Yoshizawa attempted to play down the financial hit at the telecoms unit by sharing that, "On the other hand, the operating profit from Smart life business and Other businesses posted a year-on-year increase of 0.5% to JPY148.1 billion," but that's an uptick of around US$7.5 million, which isn't really in the same ballpark, particularly given that the Smart life unit saw profits more than halve, with all the growth coming from 'other'. Double ouch.

But I digress.

Sadly for DoCoMo, its full-year figures do not reflect the full extent of the challenge it faces. Much-hyped market newcomer Rakuten Mobile launched on 8 April, after the end of DoCoMo's financial year, and its pricing plans massively undercut the incumbent's. As we pointed out last month, DoCoMo's GigaHo plan for heavy data users is more than twice as costly as Rakuten's unlimited data tariff. And that's without taking into account the fact that Rakuten is offering a free service to its first 3 million customers.

It is too early for Rakuten to have shared any details on uptake of its service, but it's not too early to speculate that DoCoMo's figures this time next year will reflect the impact of its new rival.

In the meantime, DoCoMo has a plan. A carefully-worded plan. It's a three-pronged strategy, the first of which is dubbed 'further reinforcement of customer base.'

"As we enter a new dimension of competition with the launch of commercial 5G services and the full-scale market entry by a new network operator, we will continue to enrich our rate plans catering to the usage needs of customers and make steadfast efforts for an early buildout of 5G coverage, one of the sources of our competitiveness, to solidify our customer base even further," Yoshizawa explained.

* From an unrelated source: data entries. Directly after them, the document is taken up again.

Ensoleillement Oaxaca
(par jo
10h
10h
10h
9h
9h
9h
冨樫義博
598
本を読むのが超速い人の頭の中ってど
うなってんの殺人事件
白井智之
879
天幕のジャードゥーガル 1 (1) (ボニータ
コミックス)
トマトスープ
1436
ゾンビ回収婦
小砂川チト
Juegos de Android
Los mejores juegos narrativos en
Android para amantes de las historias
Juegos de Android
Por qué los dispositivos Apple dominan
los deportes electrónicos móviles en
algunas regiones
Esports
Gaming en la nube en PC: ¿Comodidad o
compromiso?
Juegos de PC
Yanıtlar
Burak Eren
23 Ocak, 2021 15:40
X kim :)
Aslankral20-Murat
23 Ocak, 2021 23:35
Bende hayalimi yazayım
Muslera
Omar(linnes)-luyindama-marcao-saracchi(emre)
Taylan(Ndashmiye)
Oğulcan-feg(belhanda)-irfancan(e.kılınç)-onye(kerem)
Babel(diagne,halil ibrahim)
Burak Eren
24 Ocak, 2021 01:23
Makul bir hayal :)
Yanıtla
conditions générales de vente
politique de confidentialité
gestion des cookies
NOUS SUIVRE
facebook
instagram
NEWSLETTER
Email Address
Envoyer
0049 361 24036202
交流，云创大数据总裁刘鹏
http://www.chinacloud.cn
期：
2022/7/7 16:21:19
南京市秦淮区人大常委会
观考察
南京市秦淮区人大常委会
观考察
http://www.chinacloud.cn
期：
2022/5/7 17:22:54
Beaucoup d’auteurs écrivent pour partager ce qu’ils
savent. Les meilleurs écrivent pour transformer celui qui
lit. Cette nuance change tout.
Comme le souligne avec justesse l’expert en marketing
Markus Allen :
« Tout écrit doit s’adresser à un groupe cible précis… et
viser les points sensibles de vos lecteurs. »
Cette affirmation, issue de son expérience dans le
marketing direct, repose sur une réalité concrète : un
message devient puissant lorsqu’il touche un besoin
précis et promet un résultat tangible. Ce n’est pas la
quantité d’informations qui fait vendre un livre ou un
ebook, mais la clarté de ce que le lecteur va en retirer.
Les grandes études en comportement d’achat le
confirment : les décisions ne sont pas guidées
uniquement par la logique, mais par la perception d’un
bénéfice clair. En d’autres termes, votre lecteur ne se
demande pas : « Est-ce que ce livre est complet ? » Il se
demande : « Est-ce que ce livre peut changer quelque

"Enrich" suggests DoCoMo aims to tackle Rakuten's super-cheap plans by offering customers more data. Whether it will be more data for less money remains to be seen. Oh, and it's placing one or two eggs in the 'roll out 5G as fast as possible' basket too.

Yoshizawa also indicated that improving customer experience and loyalty will also feature, while point two of the plan appears to be centred on building stronger customer relationships and boosting stickiness by encouraging customers to take up financial and entertainment service offerings.

Point three, 'new value creation for the 5G era,' is essentially DoCoMo aiming to persuade subscribers to upgrade to 5G by pushing the value-added services it can offer. "We plan to create and offer new sensory services and experiences centred on video, e.g., 8KVR lives, multi-angle viewing and gaming services," the CEO's statement reads.

That's very commendable, but with the global economy taking a hit – to put it mildly – as a result of the Covid-19 pandemic, will customers look to pay more for 5G VAS from the incumbent, or pay less for a more basic plan that includes unlimited data from a start-up?

DoCoMo itself warned that the pandemic will have an effect going forward, in that it declined to provide guidance for the current financial year, through 31 March 2021, since it is unclear what the impact will be.

One thing is clear though: NTT DoCoMo faces a tough year ahead. We just don't yet know whether Rakuten Mobile or Covid-19 will prove the greater threat.